Passage given
[RFD] cgroup: thread granularity support for cpu controller

From: Tejun Heo
Date: Tue Jan 05 2016 - 10:45:16 EST


Hello,

This email is to restart the discussion around the thread granularity
support for cgroup cpu controller, which got lost around the following
message.

http://thread.gmane.org/gmane.linux.kernel/2021959/focus=14454

While the previous discussion didn't reach a conclusion, it uncovered
the points of disagreements. As the thread became too difficult to
follow, let's summarize and revisit each technical point.

cgroup v1 started out thread-granular and later grew process-granular
operations. Thread-granular operations have some issues, which will
be partially discussed in this message, and cgroup v2 is
process-granular. As a result, hierarchical resource distribution
among the threads of the same process isn't covered by the cgroup v2
interface proper.

For some controllers, especially cpu, in-process hierarchical resource
distribution is important. This message discusses the in-process
support for cpu controller - where it belongs, how it should look like
and why. cpuset can also benefit from thread granularity; however,
the situation around cpuset is murkier, so let's stay away from it for
now. cpuset's issues are more about how to deal with CPU availability
in general than cgroup behavior.

Record extracts
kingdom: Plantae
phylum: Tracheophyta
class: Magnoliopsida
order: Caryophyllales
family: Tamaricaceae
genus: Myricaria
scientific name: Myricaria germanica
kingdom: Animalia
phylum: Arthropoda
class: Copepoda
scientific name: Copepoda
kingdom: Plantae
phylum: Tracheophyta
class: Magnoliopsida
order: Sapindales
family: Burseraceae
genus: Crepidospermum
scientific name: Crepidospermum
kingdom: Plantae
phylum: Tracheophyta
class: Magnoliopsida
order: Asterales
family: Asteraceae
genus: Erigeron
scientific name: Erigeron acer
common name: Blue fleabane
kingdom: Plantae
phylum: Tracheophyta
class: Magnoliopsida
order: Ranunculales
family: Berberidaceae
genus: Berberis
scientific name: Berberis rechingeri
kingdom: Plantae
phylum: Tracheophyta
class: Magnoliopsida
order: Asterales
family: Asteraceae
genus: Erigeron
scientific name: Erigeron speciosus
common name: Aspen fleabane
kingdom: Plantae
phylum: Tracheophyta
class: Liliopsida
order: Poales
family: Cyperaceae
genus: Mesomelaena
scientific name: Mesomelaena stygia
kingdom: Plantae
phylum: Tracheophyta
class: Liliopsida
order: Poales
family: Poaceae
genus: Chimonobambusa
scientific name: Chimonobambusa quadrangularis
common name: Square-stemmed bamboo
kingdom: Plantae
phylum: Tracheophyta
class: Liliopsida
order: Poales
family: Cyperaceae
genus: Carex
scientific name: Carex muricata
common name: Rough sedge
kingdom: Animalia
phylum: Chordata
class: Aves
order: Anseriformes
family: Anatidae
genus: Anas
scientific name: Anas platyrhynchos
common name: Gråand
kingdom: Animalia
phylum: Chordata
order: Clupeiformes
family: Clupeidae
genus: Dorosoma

Given instruction
In the cgroup email, swap "conclusion" for "consensus" and write out the part that begins at the words "http://thread.gmane.org/gmane.linux.kernel/2021959/focus=14454" and stops after "each technical point.".

Task response
http://thread.gmane.org/gmane.linux.kernel/2021959/focus=14454

While the previous discussion didn't reach a consensus, it uncovered
the points of disagreements. As the thread became too difficult to
follow, let's summarize and revisit each technical point.